Retail growth expected to slow

RetailChart

By Kymberly Martin

Households still benefiting from low interest rates.

While weak income growth is squeezing food sales, non-food categories are still benefiting from low interest rates and asset price inflation, according to Deloitte Access Economics data.

Strong growth in the housing market, particularly in New South Wales and Victoria, has spurred household goods turnover, characterised by growth in clothing and department stores.  “These new growth categories are driven as much by supply side circumstances as they are by demand, according to Deloitte partner, David Rumbens.  He said transformation strategies by Myer, David Jones and Kmart/Target, as well as hype surrounding competitive international entrants has had a huge effect on turnover in these categories.

Overall, real (inflation-adjusted) retails sales growth was 2.4% over 2015-16, which was a moderate rate compared with the 3.3% growth seen over 2014-15. “We expect retail sales growth could slow even further to 2.0% over 2016-17, before recovering to 3.0% over 2017-18,” Rumbens said.

“Interest rates are expected to be lower for longer, as inflation is barely registering and while growth is OK, it is below trend globally and at risk of returning below trend here.”

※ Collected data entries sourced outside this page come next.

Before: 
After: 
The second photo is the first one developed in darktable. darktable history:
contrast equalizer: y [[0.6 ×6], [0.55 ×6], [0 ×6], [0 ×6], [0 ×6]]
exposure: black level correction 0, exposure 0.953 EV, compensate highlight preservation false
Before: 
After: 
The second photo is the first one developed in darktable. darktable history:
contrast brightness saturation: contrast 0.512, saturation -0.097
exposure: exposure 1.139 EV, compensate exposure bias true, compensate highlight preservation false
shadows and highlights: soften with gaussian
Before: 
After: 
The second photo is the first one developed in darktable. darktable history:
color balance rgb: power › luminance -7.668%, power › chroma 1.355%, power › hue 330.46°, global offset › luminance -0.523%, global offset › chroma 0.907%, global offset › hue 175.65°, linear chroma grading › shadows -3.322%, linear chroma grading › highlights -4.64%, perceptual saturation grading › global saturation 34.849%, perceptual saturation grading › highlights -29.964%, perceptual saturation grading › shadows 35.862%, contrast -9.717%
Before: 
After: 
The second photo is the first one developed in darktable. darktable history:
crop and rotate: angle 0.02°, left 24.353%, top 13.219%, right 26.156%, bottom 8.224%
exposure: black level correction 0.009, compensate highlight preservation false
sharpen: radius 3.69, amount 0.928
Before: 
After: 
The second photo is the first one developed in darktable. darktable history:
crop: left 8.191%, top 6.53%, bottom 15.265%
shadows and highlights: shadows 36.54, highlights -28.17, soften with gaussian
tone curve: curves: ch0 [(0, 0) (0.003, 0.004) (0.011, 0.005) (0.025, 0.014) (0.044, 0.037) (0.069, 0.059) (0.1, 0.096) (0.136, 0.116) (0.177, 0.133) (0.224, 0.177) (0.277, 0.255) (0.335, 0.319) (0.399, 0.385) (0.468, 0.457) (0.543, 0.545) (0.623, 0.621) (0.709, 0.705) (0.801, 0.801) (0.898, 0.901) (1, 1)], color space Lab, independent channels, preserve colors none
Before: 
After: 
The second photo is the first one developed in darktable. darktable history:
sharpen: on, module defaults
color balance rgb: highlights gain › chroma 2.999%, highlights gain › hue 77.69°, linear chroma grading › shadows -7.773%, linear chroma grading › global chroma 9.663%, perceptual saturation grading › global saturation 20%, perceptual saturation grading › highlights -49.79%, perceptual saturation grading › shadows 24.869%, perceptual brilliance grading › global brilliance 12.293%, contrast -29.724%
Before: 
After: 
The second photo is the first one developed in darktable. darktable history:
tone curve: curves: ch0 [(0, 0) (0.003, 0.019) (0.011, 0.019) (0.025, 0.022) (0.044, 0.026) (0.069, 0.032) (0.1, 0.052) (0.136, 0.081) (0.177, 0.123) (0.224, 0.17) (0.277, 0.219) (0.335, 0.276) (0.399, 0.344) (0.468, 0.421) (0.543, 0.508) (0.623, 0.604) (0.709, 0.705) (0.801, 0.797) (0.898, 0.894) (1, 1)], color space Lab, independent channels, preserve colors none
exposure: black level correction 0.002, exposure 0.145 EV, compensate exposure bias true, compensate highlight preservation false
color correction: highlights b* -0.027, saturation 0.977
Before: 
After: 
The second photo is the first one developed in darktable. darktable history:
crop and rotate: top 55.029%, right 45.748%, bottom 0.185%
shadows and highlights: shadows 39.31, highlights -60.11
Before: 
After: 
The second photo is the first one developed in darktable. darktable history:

Australia’s economic growth slowed in the June quarter to 0.5%, data released today by the Australian Bureau of Statistics showed. This was down 1.0% the economy experienced in the March quarter.  GDP growth in the June quarter was driven by domestic demand, which rose 0.6% supported by ongoing growth in household and public consumption.

Putting a positive spin onto today’s June Quarter National Accounts figures was Treasurer Scott Morrison: “2015-16 was Australia’s 25th consecutive year of economic growth and show our economy growing at the fastest rate in four years. Our economy is growing faster than every G7 economy, well over twice as fast as the United States and Canada and well above the OECD average. Economic growth in the June quarter was driven by household consumption, public investment and dwelling investment, more than offsetting the continued and expected decline in resources investment.

“Dwelling investment rose by 1.6 per cent in the June quarter to be 8.3 per cent higher through the year.  Households are responding to record low interest rates and we are seeing strong growth in housing supply. The considerable pipeline of work to be commenced provides confidence that dwelling investment will hold up for some time,” the minister said.